A la direction de la France insoumise vous êtes un peu la dernière à tenir cette position-là… Des leaders insoumis décrivent presque les socialistes et les écologistes comme des ultralibéraux. Est-ce qu’on est crédible quand on a réclamé pendant des mois à cor et à cri une liste unique avec ces mêmes personnes ?

Il y aura une liste de l’union populaire le 9 juin qui défendra le programme, l’esprit, la stratégie de la Nupes et c’est celle que soutiendra toute la France insoumise. Parce que c’est le chemin le plus court pour construire une alternative au duo Bardella - Attal. Et parce qu’il y a urgence face à l’extrême droite qui est aux portes du pouvoir partout en Europe.

On parle d’un duel Attal-Bardella pour les européennes. Gabriel Attal, vous le connaissez bien : vous avez le même âge que lui, vous avez été dans sa promo à Sciences po. Que vous évoque sa nomination à Matignon ?

Ce n’est pas un duel mais un duo, des jumeaux plus que des rivaux. Déjà à l’époque Gabriel Attal se prétendait de gauche, mais il a dû confondre avec la rive gauche, les 6e, 7e arrondissements de Paris qu’il n’a jamais quittés. Moi ce n’est pas mon monde dans lequel j’ai grandi.

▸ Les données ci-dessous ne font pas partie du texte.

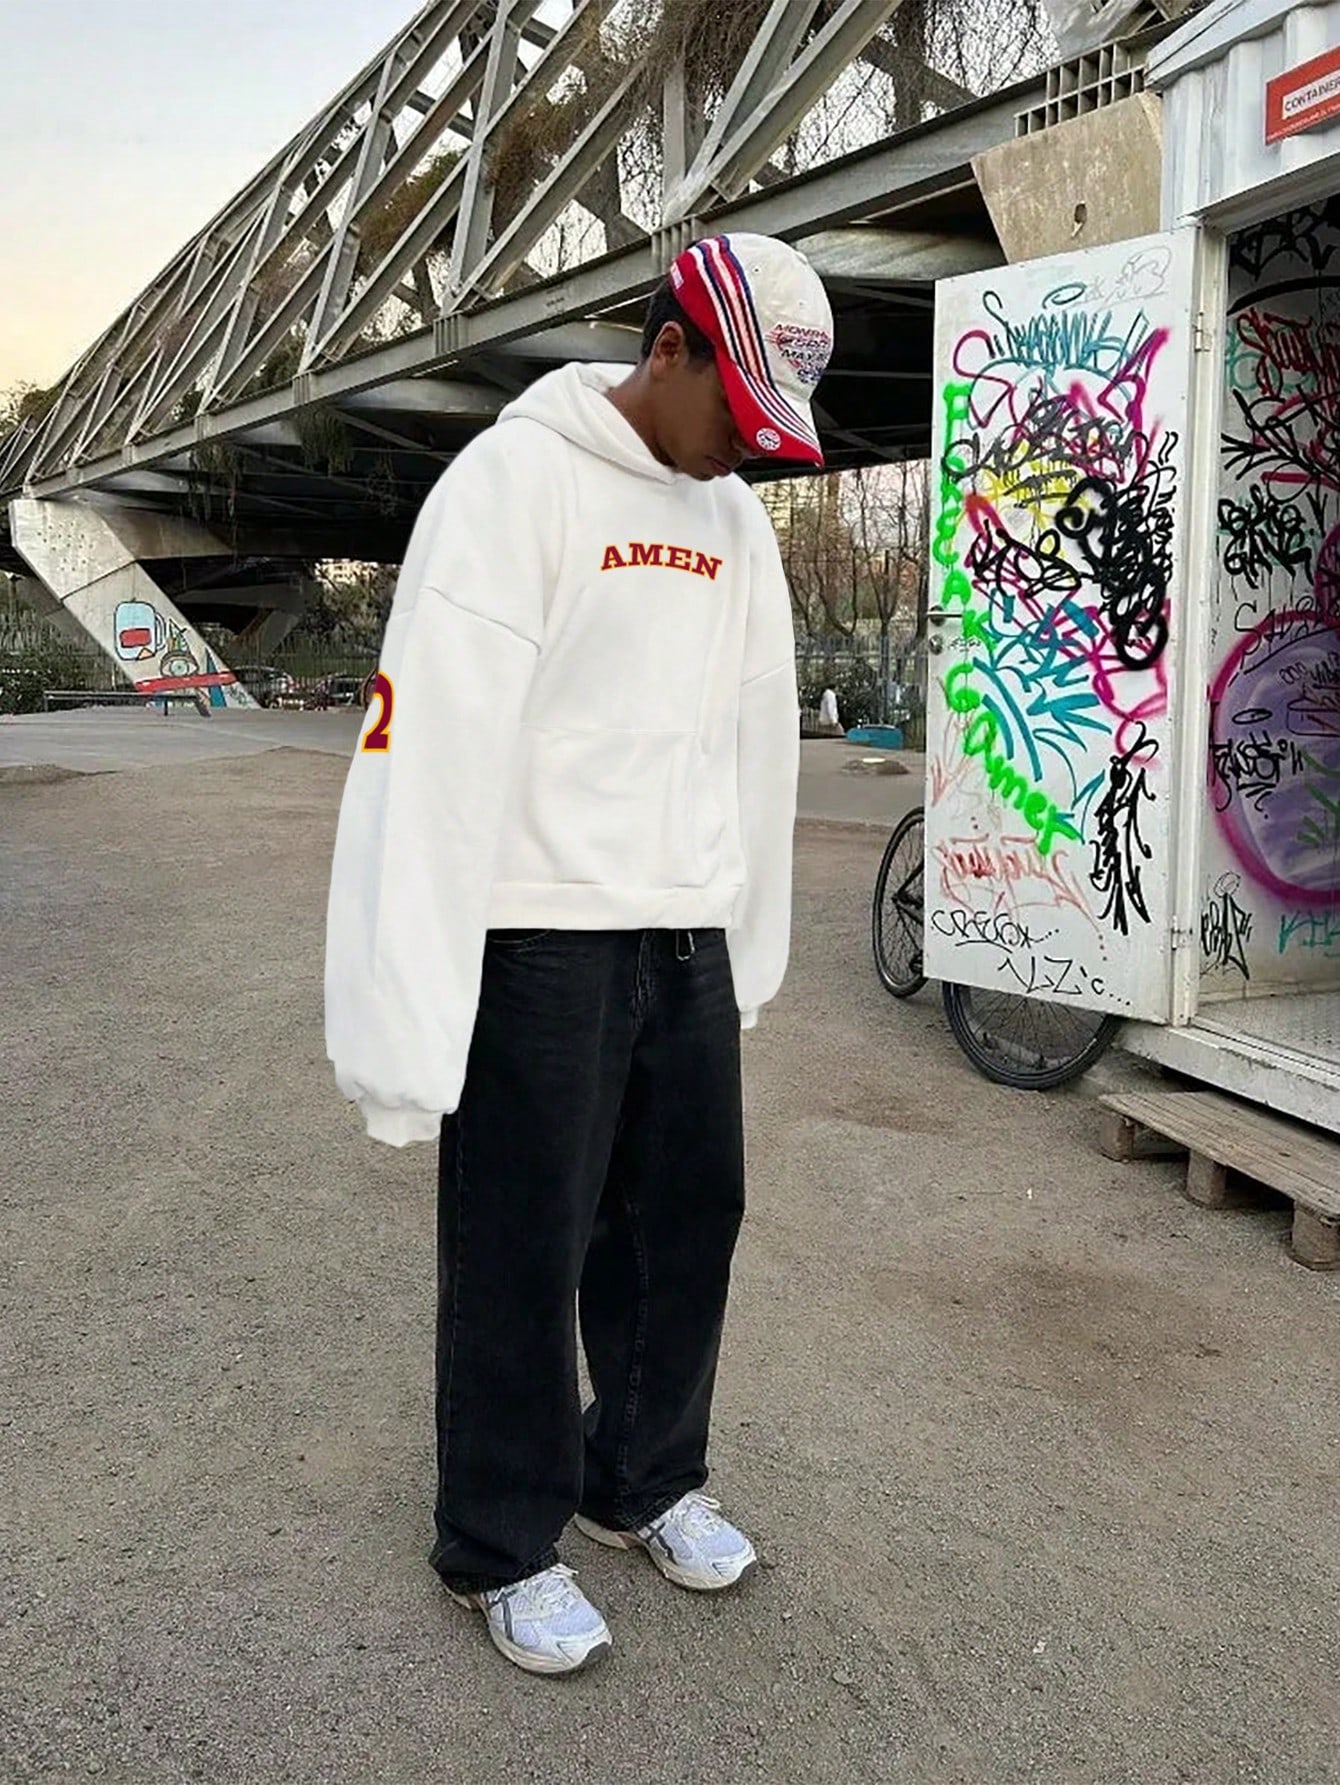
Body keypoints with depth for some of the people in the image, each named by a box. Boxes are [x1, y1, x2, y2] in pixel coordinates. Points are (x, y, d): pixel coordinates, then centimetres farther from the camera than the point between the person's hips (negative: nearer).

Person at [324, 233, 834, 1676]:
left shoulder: (734, 519, 12)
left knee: (693, 1216, 15)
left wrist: (749, 947, 15)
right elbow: (431, 745, -19)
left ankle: (646, 1481, 38)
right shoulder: (516, 481, -11)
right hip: (540, 941, -7)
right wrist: (409, 1020, -21)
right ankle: (499, 1547, 27)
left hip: (685, 936, 7)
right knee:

Gabriel Attal est devenu le premier communicant de France. Mais que fait-il face à l’explosion des inégalités quand on a les 42 milliardaires français qui ont augmenté leur fortune de plus de 240 milliards d’euros (soit l’équivalent d’un chèque de 3.400 euros par Français) et dans le même temps près de 10 millions de Français qui vivent sous le seuil de pauvreté, dont de nombreux étudiants ? Gabriel Attal est le Premier ministre des privilèges d’un monde dans lequel il a évolué et dont il défend encore aujourd’hui les intérêts.